_Tâche à réaliser_: Pourriez-vous reprendre le texte sur le nombre de séries pour gagner en force et le poursuivre à partir de sa dernière phrase ?

Optimisation des séries pour améliore la force maximale

Après les 3x8, voici les 3x6 !

Depuis la publication du travail de Berger (1962), le nombre de séries et de répétitions que l'on préconise habituellement pour chaque exercice au cours d'une séance de travail de la force maximale et d'hypertrophie a été fixé à [3 x 6]. Ce résultat est considéré par de nombreux auteurs de manuel de physiologie du sport (Fox and coll., 1993 ; Wilmore et Costill, 1994 ; McArdle et coll., 1996) comme une recommandation importante, vu la "supériorité" de la série multiple sur la série unique.

Pour autant, certains auteurs se sont posés la question de l'intensité minimale nécessaire et suffisante pour initier les modifications attendues (amélioration de la force et augmentation de la masse) au niveau musculaire. Ils ont alors émis l'hypothèse selon laquelle une série unique d'un exercice pourrait avoir la même efficacité qu'une série multiple (Liederman, 1925 ; Riley, 1977 ; Darden, 1978 ; Jones, 1978) s'il s'avérait qu'elle était réalisée effectivement cette intensité optimale

Or, il ressort d'une analyse détaillée de la littérature actuelle que rien ne permet d'affirmer que la série multiple est supérieure à la série unique. C'est ce que résume une article récemment publié à propos de l'étude pilote de Berger (Carpinelli et Otto, 1998) qui, depuis, a soulevé des controverses dans le milieu de l'entraînement sportif et de la recherche sur le nombre de séries requises dans un entraînement visant à augmenter la force.

_Entrées de données enregistrées_:

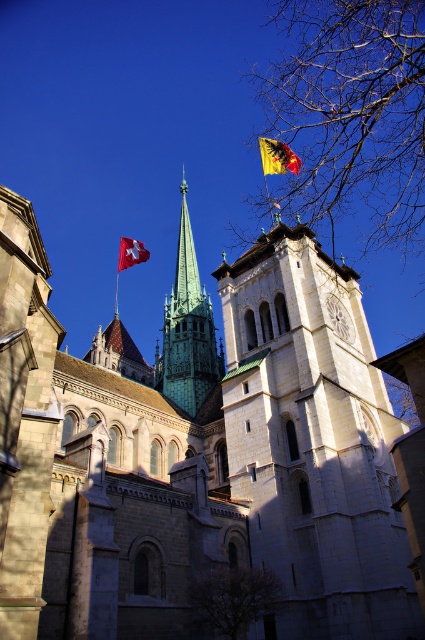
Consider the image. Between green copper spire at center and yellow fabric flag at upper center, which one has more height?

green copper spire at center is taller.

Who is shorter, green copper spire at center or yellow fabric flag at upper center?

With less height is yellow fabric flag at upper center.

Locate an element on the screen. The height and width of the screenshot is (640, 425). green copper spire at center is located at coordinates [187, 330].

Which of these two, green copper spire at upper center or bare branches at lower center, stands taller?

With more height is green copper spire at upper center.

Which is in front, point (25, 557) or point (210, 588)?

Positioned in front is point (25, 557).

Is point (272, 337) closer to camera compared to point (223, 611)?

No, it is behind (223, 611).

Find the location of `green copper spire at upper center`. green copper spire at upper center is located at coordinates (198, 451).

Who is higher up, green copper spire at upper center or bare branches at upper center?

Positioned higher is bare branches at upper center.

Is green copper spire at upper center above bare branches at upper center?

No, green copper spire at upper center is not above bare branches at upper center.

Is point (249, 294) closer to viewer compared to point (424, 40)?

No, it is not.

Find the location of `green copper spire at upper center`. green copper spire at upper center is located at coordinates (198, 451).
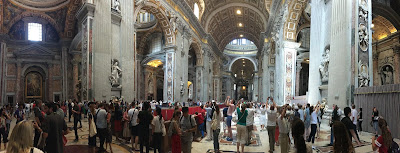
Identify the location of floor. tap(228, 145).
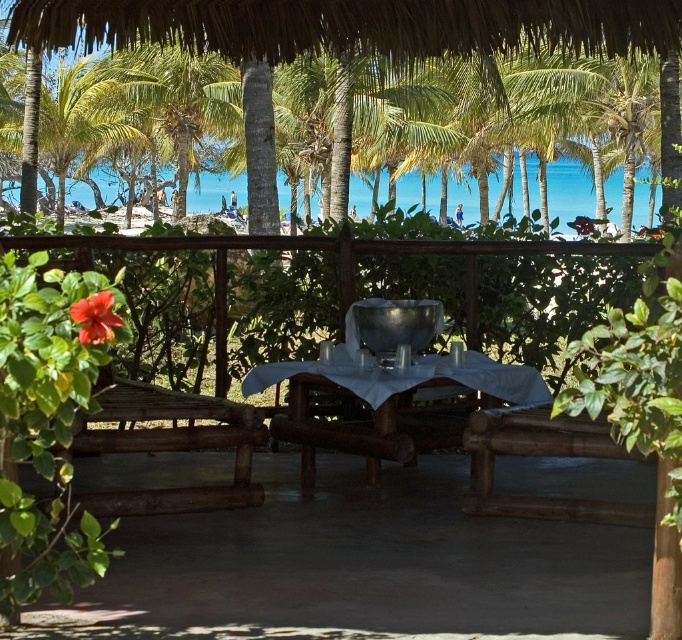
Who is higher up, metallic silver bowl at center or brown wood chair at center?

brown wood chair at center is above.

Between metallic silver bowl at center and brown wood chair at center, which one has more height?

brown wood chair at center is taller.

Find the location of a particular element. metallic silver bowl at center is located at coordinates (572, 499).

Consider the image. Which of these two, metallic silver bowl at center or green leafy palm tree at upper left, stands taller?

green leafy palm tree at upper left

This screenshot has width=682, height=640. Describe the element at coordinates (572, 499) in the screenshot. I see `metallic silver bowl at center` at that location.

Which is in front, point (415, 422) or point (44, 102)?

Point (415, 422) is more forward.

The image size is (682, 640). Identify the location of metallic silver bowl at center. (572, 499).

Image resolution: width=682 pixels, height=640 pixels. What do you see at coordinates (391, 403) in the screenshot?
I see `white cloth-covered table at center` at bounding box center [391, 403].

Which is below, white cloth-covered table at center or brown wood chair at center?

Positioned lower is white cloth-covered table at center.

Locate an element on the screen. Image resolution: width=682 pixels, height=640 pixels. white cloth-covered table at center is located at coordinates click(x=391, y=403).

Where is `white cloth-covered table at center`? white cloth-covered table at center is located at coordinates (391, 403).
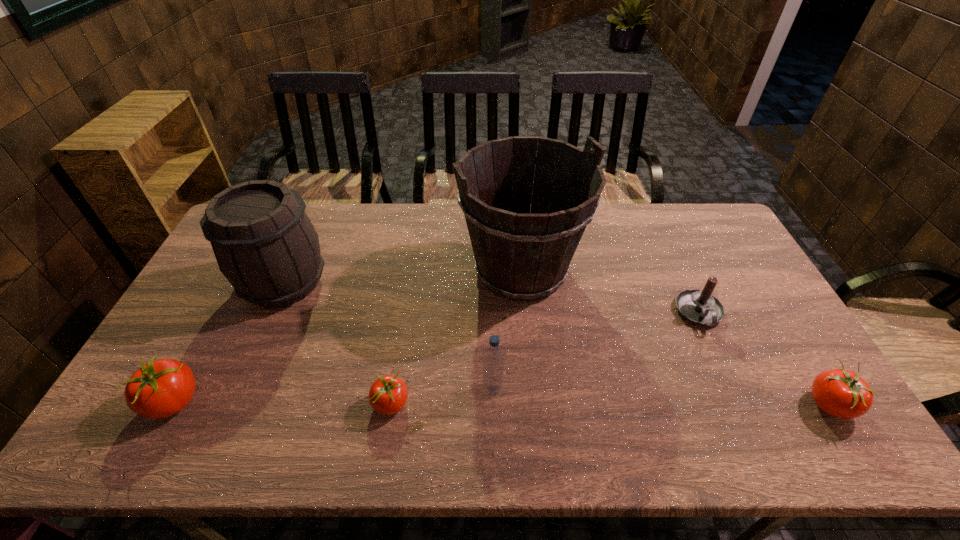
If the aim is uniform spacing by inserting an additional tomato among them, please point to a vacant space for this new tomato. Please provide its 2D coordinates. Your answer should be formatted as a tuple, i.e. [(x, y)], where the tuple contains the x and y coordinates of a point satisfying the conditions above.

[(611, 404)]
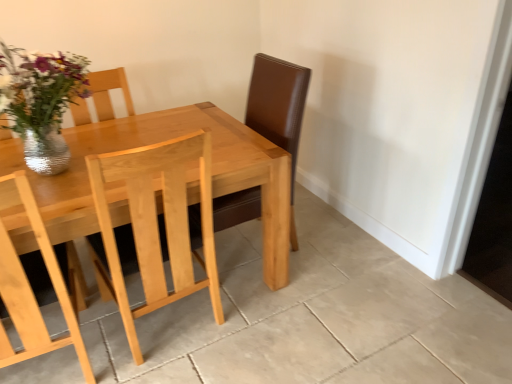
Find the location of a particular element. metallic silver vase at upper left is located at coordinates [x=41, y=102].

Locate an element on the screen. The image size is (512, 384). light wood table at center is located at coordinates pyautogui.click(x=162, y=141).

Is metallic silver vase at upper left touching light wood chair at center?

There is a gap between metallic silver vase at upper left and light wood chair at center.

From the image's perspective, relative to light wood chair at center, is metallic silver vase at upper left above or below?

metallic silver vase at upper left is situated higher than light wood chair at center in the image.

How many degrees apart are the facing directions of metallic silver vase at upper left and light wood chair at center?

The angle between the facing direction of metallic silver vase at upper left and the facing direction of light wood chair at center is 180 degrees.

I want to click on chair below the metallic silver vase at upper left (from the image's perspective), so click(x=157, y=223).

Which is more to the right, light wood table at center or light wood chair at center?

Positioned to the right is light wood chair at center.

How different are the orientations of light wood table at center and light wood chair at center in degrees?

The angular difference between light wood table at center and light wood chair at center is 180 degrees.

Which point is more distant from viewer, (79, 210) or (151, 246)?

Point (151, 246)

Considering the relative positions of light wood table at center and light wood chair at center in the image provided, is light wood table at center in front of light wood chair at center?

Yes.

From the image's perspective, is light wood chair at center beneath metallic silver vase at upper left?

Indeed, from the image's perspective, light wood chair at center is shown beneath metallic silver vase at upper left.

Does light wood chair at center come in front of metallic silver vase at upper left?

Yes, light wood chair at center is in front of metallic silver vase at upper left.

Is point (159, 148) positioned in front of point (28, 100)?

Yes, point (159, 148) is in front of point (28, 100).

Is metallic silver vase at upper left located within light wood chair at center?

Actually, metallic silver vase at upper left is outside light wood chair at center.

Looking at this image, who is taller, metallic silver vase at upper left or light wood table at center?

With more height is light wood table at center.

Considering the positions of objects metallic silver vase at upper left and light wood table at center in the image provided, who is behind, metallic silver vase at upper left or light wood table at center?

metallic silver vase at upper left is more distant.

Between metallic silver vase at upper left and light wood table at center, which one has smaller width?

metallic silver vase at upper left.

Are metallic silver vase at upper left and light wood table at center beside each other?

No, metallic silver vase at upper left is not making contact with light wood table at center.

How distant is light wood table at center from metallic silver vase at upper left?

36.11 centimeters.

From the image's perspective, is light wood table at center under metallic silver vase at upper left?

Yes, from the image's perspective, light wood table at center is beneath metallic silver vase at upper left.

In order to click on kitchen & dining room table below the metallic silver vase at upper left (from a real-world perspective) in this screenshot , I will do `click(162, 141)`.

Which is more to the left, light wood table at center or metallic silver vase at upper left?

_Réponse attendue_:
Les tableaux 1 et 2 ont permis de comparer les groupes ayant participé à l'expérience, et de noter que :

   Tableau 1 : Comparaison de l'augmentation de la force
   en fonction du protocole utilisé (Berger, 1962)

séries x réps
augmentation moyenne de 1–RM
%
kg
I x 2
20.0
11.3
II x 2
17.3
9.3
III x 2
23.5
13.3
I x 6
25.5
14.5
II x 6
22.9
12.9
III x 6
29.6
16.7
I x 10
21.6
12.2
II x 10
25.1
14.2
III x 10
23.0
13.0
Note : les chiffres romains correspondent au nombre de série et les chiffres arabes au nombre de répétitions.

Tableau 2 : Comparaison les groupes ayant réalisé un nombre similaire de répétitions
(2, 6 ou 10) après 12 semaines (Berger, 1962)

Groupes
Effet
III-2 vs II-2
S
III-2 vs I-2
NS
II-2 vs I-2
NS
III-6 vs II-6
S
III-6 vs I-6
NS
II-6 vs I-6
NS
III-10 vs II-10
NS
III-10 vs I-10
NS
II-10 vs I-10
NS
S = différence significative,
NS = différence non significative

Même en essayant de reproduire ses propres résultats à partir des protocoles [VI x 2], [III x 6] et [III x 10], Berger (1963) n'a pas pu montrer la supériorité de l'entraînement [3 x 6] sur les autres combinaisons (augmentation respective de 16,9%, 20,0% et 21,3%). Idem pour son étude de 1972, où les sujets réalisèrent 1, 2 ou 3 séries sans différences significatives entre elles au niveau de l'amélioration de la force maximale du sujet (augmentation respective de 19,8%, 15,4% et 21,7%) !
Malgré cela, ce chercheur a continué à recommander la [IIIx6] pour améliorer les qualités de force en citant pour cela la seule étude de 1962 (Berger, 1973, 1982, 1984). A la lecture de ces résultats, il est pourtant difficile d'argumenter de façon catégorique en faveur de ce que Berger a proposé comme étant le nombre de séries et de répétitions idéal sur lequel s'appuient bon nombre d'entraîneurs pour établir des planifications d'entraînement où le volume ne fait que croître sans se préoccuper des incidences que cela pourrait avoir
à terme sur la santé de l'athlète !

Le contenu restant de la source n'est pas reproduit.